Pauls Daija, a literature, folklore and art scientist at the University of Latvia, looks at the book in the Latvian Radio strand on six Latvian books from six centuries.
Lengthy titles and anonymity are characteristic for the 18th century. This book isn't anonymous though as it was penned by the Cēsis town doctor Francis Johann Zeckel and translated into Latvian by pastor Friedrich Daniel Wahr, who was one of the first to collect and summarize Latvian folk songs. The manual was published in Rīga.
Daija said it's one of the most interesting 18th-century books. It's an example of a new genre brought into Latvian books by the Enlightenment movement - that is, books containing practical advice. At 16 pages, it's very thin, but it has a lot to say.
It features detailed instructions on growing potatoes, and also describes the recent famine in Vidzeme, arguing that the food shortage is the reason to move from growing cereal crops to planting potatoes.

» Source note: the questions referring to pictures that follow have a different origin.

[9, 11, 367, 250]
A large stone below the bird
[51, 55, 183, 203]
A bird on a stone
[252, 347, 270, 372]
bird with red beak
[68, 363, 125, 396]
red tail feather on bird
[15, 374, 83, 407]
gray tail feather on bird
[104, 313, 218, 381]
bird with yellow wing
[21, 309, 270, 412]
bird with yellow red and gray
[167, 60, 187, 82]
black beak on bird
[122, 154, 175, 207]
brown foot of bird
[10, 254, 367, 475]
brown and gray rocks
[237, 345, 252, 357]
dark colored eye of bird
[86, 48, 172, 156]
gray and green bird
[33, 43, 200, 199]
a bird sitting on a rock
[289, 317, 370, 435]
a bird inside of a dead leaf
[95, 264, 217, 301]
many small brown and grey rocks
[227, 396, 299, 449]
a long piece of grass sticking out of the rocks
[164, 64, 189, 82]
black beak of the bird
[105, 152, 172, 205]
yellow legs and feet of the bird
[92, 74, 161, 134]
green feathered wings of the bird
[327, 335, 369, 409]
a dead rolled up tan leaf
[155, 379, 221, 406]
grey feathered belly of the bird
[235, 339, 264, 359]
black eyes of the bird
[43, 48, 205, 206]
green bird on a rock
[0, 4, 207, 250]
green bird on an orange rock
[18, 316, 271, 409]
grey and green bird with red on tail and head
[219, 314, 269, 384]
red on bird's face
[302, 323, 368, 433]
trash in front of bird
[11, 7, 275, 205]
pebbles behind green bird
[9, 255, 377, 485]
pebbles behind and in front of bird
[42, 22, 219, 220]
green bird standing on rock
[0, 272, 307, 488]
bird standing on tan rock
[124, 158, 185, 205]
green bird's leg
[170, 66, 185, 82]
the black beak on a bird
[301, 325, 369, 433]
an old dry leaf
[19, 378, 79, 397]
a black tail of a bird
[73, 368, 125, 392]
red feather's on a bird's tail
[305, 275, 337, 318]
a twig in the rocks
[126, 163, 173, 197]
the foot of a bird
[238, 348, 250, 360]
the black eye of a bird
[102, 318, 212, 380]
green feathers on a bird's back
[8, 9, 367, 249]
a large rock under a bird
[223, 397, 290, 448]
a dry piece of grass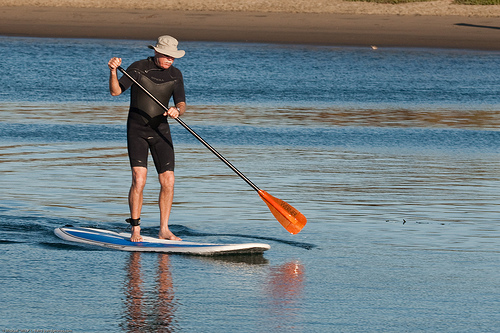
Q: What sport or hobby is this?
A: Paddle Boarding.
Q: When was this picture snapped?
A: Daytime.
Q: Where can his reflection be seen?
A: On the water.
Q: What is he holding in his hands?
A: An oar.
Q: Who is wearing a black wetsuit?
A: The man.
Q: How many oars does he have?
A: 1.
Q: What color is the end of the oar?
A: Orange.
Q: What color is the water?
A: Deep blue.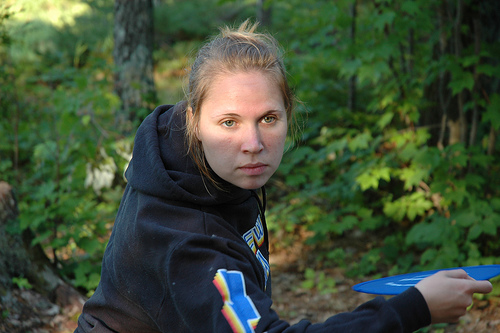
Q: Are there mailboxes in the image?
A: No, there are no mailboxes.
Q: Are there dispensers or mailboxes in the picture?
A: No, there are no mailboxes or dispensers.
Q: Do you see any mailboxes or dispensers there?
A: No, there are no mailboxes or dispensers.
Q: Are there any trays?
A: No, there are no trays.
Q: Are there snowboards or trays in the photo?
A: No, there are no trays or snowboards.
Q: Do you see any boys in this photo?
A: No, there are no boys.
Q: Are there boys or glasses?
A: No, there are no boys or glasses.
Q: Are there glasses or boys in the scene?
A: No, there are no boys or glasses.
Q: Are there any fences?
A: No, there are no fences.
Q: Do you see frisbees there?
A: Yes, there is a frisbee.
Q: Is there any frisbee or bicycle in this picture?
A: Yes, there is a frisbee.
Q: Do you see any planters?
A: No, there are no planters.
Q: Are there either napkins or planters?
A: No, there are no planters or napkins.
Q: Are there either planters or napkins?
A: No, there are no planters or napkins.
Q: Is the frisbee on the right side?
A: Yes, the frisbee is on the right of the image.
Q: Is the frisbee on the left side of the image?
A: No, the frisbee is on the right of the image.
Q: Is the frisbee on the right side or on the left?
A: The frisbee is on the right of the image.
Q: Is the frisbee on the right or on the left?
A: The frisbee is on the right of the image.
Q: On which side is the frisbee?
A: The frisbee is on the right of the image.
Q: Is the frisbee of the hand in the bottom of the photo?
A: Yes, the frisbee is in the bottom of the image.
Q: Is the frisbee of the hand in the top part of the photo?
A: No, the frisbee is in the bottom of the image.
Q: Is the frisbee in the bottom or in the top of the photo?
A: The frisbee is in the bottom of the image.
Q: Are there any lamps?
A: No, there are no lamps.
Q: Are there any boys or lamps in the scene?
A: No, there are no lamps or boys.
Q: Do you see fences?
A: No, there are no fences.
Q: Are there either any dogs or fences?
A: No, there are no fences or dogs.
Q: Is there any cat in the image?
A: No, there are no cats.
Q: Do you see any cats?
A: No, there are no cats.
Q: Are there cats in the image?
A: No, there are no cats.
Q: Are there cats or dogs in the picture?
A: No, there are no cats or dogs.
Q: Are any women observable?
A: Yes, there is a woman.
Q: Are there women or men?
A: Yes, there is a woman.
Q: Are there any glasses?
A: No, there are no glasses.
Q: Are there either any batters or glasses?
A: No, there are no glasses or batters.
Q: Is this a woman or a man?
A: This is a woman.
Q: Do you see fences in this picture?
A: No, there are no fences.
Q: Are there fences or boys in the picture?
A: No, there are no fences or boys.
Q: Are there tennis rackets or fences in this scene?
A: No, there are no fences or tennis rackets.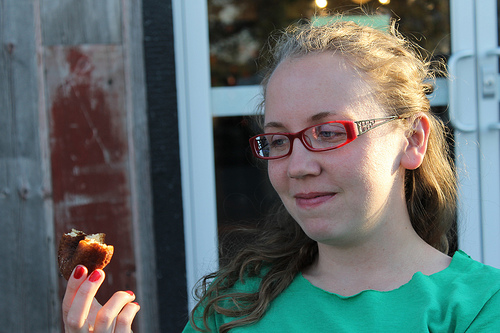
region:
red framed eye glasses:
[246, 115, 359, 160]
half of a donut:
[51, 226, 121, 275]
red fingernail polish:
[67, 263, 105, 284]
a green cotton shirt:
[182, 250, 497, 331]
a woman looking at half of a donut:
[46, 14, 499, 331]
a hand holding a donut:
[54, 225, 149, 330]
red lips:
[288, 187, 342, 213]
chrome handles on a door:
[441, 43, 498, 136]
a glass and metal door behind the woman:
[164, 0, 498, 320]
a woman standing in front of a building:
[157, 18, 492, 331]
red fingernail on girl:
[88, 270, 109, 285]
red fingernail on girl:
[68, 264, 80, 281]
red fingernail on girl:
[124, 290, 135, 296]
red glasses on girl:
[236, 125, 368, 156]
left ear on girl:
[397, 115, 430, 169]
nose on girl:
[281, 147, 326, 180]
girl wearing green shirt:
[216, 242, 498, 330]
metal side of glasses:
[354, 114, 406, 127]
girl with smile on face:
[282, 183, 344, 213]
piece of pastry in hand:
[49, 230, 145, 331]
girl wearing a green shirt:
[62, 22, 497, 327]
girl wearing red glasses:
[61, 25, 493, 321]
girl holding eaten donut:
[55, 20, 496, 325]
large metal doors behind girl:
[173, 1, 495, 331]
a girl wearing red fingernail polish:
[60, 5, 497, 326]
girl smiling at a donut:
[60, 21, 495, 327]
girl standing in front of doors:
[57, 25, 494, 327]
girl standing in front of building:
[49, 22, 486, 327]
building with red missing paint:
[1, 0, 498, 327]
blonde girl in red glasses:
[243, 34, 456, 260]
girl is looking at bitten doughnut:
[47, 185, 135, 311]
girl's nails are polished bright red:
[72, 256, 134, 326]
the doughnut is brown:
[59, 195, 130, 297]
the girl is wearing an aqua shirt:
[225, 250, 485, 330]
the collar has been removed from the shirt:
[256, 240, 464, 291]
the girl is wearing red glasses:
[203, 75, 394, 178]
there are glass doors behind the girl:
[425, 25, 498, 203]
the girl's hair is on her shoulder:
[181, 161, 323, 326]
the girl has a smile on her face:
[266, 170, 345, 237]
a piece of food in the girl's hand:
[37, 213, 145, 293]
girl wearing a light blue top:
[167, 239, 492, 331]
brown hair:
[136, 29, 482, 331]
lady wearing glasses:
[236, 94, 433, 172]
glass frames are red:
[236, 99, 410, 184]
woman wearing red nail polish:
[51, 256, 178, 331]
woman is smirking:
[266, 179, 380, 225]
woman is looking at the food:
[236, 7, 491, 316]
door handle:
[431, 36, 488, 152]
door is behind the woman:
[165, 0, 496, 285]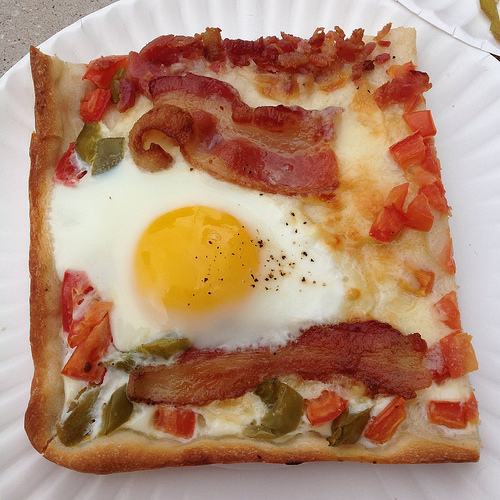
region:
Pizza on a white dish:
[6, 9, 499, 484]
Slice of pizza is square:
[11, 22, 494, 475]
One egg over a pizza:
[48, 149, 352, 352]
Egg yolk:
[127, 196, 270, 323]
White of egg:
[58, 158, 250, 209]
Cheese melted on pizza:
[286, 56, 450, 340]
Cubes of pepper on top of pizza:
[367, 100, 456, 248]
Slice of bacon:
[106, 56, 351, 203]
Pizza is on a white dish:
[9, 24, 497, 476]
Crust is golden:
[11, 35, 490, 480]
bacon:
[149, 340, 491, 400]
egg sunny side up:
[89, 171, 330, 348]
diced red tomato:
[379, 118, 451, 288]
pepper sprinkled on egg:
[165, 222, 347, 296]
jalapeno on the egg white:
[257, 382, 317, 450]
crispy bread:
[31, 111, 89, 458]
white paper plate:
[39, 0, 286, 44]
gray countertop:
[8, 3, 93, 63]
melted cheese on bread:
[286, 67, 409, 270]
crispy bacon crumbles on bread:
[191, 29, 428, 92]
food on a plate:
[17, 41, 484, 468]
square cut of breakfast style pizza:
[20, 50, 478, 482]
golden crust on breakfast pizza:
[16, 244, 218, 481]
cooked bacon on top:
[121, 319, 403, 406]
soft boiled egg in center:
[84, 172, 350, 342]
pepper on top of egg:
[196, 181, 326, 300]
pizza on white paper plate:
[15, 8, 140, 90]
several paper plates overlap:
[402, 0, 496, 76]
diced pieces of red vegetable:
[370, 94, 457, 261]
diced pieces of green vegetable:
[55, 91, 132, 190]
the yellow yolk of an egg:
[128, 202, 265, 326]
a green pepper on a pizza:
[53, 382, 102, 445]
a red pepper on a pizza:
[152, 400, 198, 442]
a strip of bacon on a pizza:
[122, 315, 434, 408]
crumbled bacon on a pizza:
[186, 16, 394, 96]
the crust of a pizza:
[21, 44, 52, 447]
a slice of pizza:
[27, 23, 485, 478]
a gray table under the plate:
[0, 0, 117, 82]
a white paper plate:
[1, 0, 498, 497]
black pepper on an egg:
[256, 208, 326, 293]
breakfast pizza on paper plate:
[20, 20, 480, 470]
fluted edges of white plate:
[90, 0, 480, 60]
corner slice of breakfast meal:
[20, 35, 485, 495]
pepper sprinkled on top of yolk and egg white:
[120, 187, 330, 327]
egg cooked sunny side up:
[61, 166, 361, 357]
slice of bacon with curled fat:
[120, 70, 345, 195]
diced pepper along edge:
[70, 380, 460, 445]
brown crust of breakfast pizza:
[71, 430, 481, 475]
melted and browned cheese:
[300, 85, 450, 345]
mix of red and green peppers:
[133, 376, 404, 437]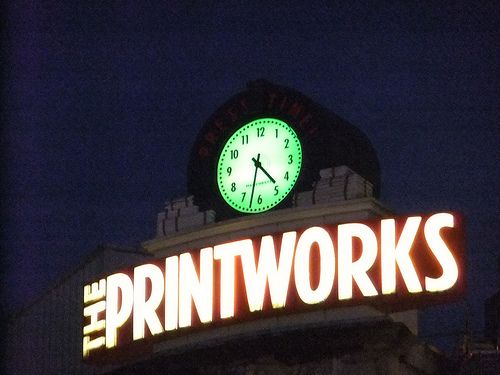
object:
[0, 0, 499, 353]
sky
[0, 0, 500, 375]
photo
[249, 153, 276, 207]
hand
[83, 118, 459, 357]
light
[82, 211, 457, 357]
sign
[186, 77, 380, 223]
edge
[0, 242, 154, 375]
cables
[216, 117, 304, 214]
clock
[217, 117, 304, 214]
clockface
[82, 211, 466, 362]
text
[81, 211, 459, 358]
glow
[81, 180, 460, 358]
letters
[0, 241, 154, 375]
side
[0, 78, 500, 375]
building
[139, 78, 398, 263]
top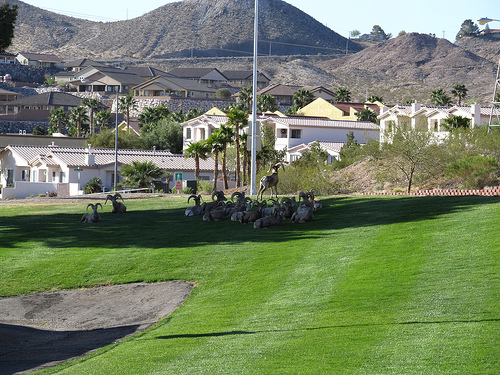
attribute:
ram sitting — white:
[181, 191, 210, 220]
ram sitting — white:
[222, 189, 249, 221]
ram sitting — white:
[102, 189, 131, 219]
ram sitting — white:
[76, 198, 107, 228]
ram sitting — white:
[294, 189, 329, 220]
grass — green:
[338, 197, 395, 243]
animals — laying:
[176, 188, 324, 235]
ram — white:
[83, 202, 103, 222]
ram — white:
[103, 193, 127, 213]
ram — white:
[254, 157, 285, 200]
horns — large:
[78, 189, 129, 214]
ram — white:
[291, 200, 317, 224]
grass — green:
[253, 247, 461, 352]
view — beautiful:
[3, 1, 499, 367]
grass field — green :
[179, 223, 345, 283]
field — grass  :
[2, 187, 497, 374]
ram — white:
[292, 173, 314, 235]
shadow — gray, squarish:
[1, 308, 166, 373]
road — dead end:
[0, 278, 187, 373]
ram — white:
[183, 193, 204, 217]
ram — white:
[290, 190, 315, 222]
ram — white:
[253, 201, 285, 227]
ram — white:
[202, 200, 232, 222]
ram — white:
[229, 197, 257, 222]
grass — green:
[3, 195, 498, 373]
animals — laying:
[85, 154, 334, 234]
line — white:
[157, 192, 491, 373]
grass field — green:
[116, 221, 420, 282]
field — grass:
[3, 195, 484, 367]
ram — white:
[104, 190, 133, 218]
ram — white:
[208, 187, 228, 208]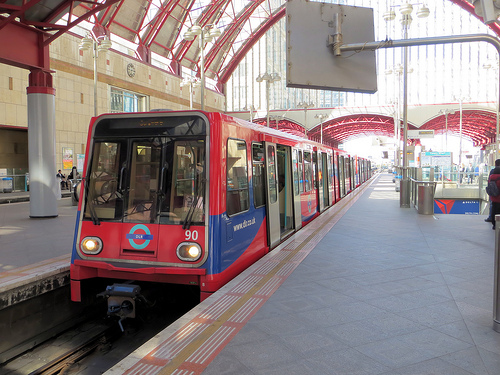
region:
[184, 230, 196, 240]
the 90 on the front of the train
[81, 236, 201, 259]
the headlights on the train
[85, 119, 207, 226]
the windshield on the train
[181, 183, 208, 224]
the windshield wiper on the train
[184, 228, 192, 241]
the 9 on the front of the train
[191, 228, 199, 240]
the 0 on the front of the train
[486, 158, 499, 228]
the person standing to the side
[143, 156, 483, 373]
the walkway near the train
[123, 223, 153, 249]
the circle on the front of the train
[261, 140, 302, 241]
the first opened door on the train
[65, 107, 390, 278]
A red and blue train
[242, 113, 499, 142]
Red archways on the ceiling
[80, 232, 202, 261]
Headlights on a train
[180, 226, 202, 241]
the number 90 on the train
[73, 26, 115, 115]
a light pole with four lights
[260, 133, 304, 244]
an open door on a train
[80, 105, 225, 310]
The front of a train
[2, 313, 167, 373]
The tracks in a train station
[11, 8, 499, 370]
A train in a train station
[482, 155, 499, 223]
A person in a train station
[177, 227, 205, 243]
white numbers on bus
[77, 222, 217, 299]
lights on front of bus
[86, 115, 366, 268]
red train on tracks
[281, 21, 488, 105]
silver sign by train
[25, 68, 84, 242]
white pole by train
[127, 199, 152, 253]
blue circle on train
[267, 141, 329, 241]
open door on train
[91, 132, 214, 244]
front window on train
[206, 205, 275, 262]
blue paint on side of train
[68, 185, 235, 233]
wipers on front of train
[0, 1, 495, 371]
a public transit train station.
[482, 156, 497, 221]
a passenger walking from the train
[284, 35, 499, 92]
arrival and departure destination board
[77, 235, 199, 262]
two headlights on front of the train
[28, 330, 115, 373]
tracks on the railway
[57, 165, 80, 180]
two people on the other side of the train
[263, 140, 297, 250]
an opened door on the left side of the train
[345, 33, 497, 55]
a gray metal pole attached to the destination board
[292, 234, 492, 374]
pedestrian walkway at the train station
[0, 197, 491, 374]
Two pedestrian walkways in the train station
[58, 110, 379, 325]
The train is coming in the station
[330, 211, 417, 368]
The ground is made of concrete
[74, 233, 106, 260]
The headlight is on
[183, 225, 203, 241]
The number on the bus is 90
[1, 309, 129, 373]
The train track is gray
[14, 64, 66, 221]
The column is gray and red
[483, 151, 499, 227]
A person is standing in the train station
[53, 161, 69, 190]
A man sitting in the train station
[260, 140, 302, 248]
The door to the train is open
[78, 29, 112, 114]
The light pole in the train station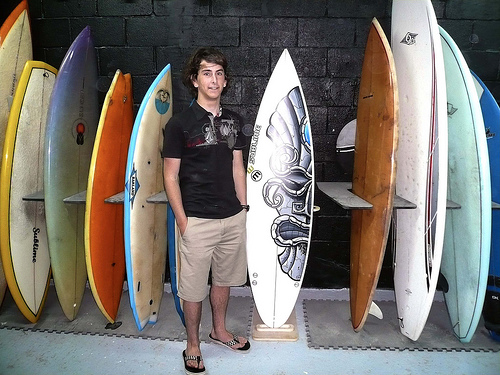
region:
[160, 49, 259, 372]
a man standing among the surfboards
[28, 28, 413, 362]
a man standing among the surfboards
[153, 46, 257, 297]
man's hands in the pocket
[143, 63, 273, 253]
man's shirt is black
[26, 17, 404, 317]
A young man and a bunch of surfboards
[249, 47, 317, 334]
This surfboard is white with a black and gray tiki god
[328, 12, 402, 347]
This surfboard is not painted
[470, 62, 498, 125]
This board is blue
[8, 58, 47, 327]
This board is yellow and white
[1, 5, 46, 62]
This is an orange and white surf board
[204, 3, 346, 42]
This wall is made of cinder blocks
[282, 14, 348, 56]
The blocks are painted black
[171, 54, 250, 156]
The boy is wearing a black shirt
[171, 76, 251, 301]
The boys wearing tan colored shorts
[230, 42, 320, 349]
THIS SURFBOARD IS WHITE WITH AN AIRBRUSHED PICTURE ON IT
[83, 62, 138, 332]
THIS SURFBOARD IS ORANGE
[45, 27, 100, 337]
THIS SURFBOARD IS BLUE GREEN AND BEIGE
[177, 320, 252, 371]
THIS GUY IS WEARING FLIP FLOPS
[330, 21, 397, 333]
THIS SURF BOARD IS BROWN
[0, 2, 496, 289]
THIS WALL IS BLACK BRICKS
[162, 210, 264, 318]
THIS GUY IS WEARING KHAKI SHORTS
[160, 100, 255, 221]
THIS GUY IS WEARING A SHORT SLEEVED, BLACK SHIRT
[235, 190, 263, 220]
THIS GUY IS WEARING A WATCH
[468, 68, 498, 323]
THIS SURFBOARD IS BLUE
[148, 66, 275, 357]
This is a man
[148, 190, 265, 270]
This is a pair of shorts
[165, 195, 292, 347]
The shorts are khaki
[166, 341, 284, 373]
These are flip flops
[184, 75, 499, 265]
These are surf boards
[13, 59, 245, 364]
These are colorful boards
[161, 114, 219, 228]
This is a black shirt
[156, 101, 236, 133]
This is a collared shirt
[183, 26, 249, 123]
The hair is short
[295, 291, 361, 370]
This is a grey mat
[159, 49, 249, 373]
a young man with hands in his pockets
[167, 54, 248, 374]
a young guy with hands in his pockets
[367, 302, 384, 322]
a fin on the bottom of a surfboard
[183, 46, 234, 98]
a head with a lot of hair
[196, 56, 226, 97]
a face with a bit of a smile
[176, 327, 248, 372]
a pair of flip flops on his feet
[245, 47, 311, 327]
a decorated surface of a surfboard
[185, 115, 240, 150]
some markings on the shirt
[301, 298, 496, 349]
a rubber mat on the floor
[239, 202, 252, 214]
a watch on the left wrist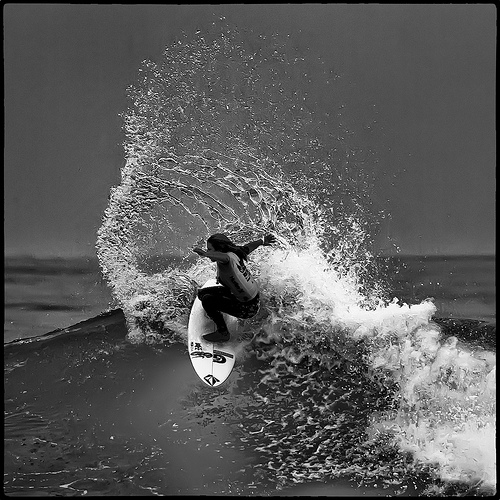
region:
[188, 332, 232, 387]
A surf board in the water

The book concludes with verse dedicated to potatoes in a poem parodying Gotthard Friedrich Stender, one of the founders of Latvian letters. What's more, the book also has multiplication tables for people who want to know how many potatoes they'll get for their buck.
How could the prosaic potato inspire literature?
Potatoes were still considered a new and foreign crop in the 18th century. Farmers were slow to adopt them and so they had to be sold the notion that potatoes are a promising investment.
Potatoes were a major subject among other 18th-century manuals dedicated to farming techniques and new crops.
Here's a piece of advice from the book for budding potato farmers:
"Shall the soil for potatoes be as fine and well-worked upon as much as the fertile soil allows, so that the tender sprouts can spread in the ground as far as possible."
The book will be on show at the National Library of Latvia exhibition "Book in Latvia", which will be opened August 29.